WORK INSTRUCTION:
Reproduce verbatim the passage of the article on nested resources in a Rails API from "Cocoon is a" to "form is saved.".

TEXT SEGMENT:
Rails API With Nested Resources

Cocoon is a very popular gem to add nested resources functionality in Rails. It allows you to add or remove “mini forms” of another model into a main model's form and create all objects at once when the form is saved.

I was recently finding myself trying to implement a similar functionality using only Rails 5 API and JSON API specification.

As an example, we will try to implement the commonly seen Work Experience and Educational Background features seen in sites such as LinkedIn, where the user can add many items for these categories. The user's profile and all items for those categories (which are separate models) should all be saved at once, once the form is submitted.

Education

accepts_nested_attributes_for

accepts_nested_attributes_for allows us to save attributes on associated records (work experience, educational background) through a parent record (user). By default nested attribute updating is turned off and you can enable it using the #accepts_nested_attributes_for class method.

Let's take a look on how the models could be defined and implement accepts_nested_attributes_for:

class User < ApplicationRecord
  has_many :work_experiences
  has_many :educational_backgrounds

  accepts_nested_attributes_for :work_experiences, allow_destroy: true
  accepts_nested_attributes_for :educational_backgrounds, allow_destroy: true
end

class WorkExperience < ApplicationRecord
  belongs_to :user, optional: true
end

class EducationalBackground < ApplicationRecord
  belongs_to :user, optional: true
end

The :allow_destroy option allows the deletion of nested work experience or educational background items.

DATA RECORDS:

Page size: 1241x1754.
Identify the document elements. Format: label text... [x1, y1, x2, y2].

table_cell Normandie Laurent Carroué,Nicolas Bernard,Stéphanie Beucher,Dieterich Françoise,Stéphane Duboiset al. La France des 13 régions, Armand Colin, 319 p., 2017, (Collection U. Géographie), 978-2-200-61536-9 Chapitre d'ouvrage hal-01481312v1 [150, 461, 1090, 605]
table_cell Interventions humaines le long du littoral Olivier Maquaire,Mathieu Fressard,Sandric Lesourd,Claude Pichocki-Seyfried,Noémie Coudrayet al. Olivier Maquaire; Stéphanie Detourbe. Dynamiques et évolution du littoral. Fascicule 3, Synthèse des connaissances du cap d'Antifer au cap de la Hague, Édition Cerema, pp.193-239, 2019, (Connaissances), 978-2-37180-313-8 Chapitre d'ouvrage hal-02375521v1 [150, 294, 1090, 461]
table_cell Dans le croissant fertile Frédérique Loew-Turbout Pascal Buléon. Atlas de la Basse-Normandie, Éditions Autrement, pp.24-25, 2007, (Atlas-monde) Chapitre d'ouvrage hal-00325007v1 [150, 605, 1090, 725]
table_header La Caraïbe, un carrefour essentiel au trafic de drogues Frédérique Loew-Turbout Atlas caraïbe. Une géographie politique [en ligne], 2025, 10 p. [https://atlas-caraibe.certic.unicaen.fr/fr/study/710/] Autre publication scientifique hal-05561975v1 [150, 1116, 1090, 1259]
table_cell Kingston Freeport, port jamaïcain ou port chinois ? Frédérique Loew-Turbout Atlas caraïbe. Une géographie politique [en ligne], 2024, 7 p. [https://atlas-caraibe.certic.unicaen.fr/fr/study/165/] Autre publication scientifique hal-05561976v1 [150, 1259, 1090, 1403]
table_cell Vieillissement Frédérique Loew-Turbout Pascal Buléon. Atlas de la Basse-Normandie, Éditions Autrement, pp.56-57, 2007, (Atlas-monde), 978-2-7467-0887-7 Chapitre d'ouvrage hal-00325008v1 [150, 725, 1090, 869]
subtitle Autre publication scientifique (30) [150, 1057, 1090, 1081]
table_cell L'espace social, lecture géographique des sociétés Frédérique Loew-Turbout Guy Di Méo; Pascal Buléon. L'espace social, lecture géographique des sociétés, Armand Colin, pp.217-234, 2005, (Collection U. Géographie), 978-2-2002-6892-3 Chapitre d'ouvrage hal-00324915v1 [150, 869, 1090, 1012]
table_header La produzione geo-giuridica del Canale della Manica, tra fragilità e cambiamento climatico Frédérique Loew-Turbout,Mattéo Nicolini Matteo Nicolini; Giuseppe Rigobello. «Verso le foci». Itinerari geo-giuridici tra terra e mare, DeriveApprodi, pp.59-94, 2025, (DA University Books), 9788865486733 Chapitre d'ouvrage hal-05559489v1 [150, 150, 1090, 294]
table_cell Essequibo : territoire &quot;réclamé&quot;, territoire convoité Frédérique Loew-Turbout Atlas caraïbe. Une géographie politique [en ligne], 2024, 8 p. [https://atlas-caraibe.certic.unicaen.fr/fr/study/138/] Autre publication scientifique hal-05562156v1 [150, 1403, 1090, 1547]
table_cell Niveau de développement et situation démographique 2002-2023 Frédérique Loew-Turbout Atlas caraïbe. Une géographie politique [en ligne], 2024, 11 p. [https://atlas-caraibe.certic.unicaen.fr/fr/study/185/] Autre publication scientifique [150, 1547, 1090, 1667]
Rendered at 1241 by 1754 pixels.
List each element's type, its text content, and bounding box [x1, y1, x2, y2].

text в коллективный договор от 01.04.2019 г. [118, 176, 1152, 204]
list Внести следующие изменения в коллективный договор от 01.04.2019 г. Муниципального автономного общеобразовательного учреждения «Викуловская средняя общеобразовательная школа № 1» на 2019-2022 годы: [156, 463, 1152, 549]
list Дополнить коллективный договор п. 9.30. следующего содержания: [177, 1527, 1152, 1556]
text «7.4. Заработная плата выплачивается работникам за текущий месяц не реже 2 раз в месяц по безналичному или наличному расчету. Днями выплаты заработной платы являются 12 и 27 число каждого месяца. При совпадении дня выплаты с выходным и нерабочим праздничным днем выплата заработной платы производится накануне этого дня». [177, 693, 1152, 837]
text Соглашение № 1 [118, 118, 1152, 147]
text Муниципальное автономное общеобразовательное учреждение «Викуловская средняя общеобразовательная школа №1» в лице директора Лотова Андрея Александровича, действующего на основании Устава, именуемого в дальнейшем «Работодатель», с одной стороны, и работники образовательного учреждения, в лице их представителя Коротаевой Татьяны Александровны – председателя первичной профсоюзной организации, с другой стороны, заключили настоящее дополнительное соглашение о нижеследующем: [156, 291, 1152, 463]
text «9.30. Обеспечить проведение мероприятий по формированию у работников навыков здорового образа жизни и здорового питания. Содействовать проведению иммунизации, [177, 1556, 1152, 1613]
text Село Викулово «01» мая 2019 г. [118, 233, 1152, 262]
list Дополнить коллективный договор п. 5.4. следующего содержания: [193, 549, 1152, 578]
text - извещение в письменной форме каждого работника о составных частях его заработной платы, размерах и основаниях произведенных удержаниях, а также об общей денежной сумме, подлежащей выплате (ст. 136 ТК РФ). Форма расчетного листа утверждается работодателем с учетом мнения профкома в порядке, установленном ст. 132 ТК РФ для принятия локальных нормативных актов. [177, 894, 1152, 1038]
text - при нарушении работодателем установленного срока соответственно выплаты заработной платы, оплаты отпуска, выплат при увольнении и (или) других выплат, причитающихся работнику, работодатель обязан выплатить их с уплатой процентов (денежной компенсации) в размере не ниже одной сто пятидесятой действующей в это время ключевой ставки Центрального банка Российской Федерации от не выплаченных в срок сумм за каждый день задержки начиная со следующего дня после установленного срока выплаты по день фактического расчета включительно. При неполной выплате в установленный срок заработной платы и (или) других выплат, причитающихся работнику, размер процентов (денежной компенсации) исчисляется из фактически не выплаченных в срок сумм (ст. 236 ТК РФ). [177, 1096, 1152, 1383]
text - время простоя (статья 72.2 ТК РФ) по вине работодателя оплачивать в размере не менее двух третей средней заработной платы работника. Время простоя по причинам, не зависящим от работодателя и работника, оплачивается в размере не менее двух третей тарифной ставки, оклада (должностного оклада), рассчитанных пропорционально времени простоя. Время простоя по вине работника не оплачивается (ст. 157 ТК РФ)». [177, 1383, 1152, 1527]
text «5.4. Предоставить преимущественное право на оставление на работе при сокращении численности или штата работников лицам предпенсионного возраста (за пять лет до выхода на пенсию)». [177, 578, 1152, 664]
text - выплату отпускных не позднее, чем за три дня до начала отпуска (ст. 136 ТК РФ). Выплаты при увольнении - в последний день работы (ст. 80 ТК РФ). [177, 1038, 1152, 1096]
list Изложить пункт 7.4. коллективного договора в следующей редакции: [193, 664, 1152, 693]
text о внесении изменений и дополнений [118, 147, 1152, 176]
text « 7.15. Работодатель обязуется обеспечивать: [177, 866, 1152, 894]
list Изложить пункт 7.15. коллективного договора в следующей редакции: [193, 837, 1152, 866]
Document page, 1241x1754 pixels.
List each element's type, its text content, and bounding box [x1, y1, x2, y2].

RESULT OF THIS TASK:
Cocoon is a very popular gem to add nested resources functionality in Rails. It allows you to add or remove “mini forms” of another model into a main model's form and create all objects at once when the form is saved.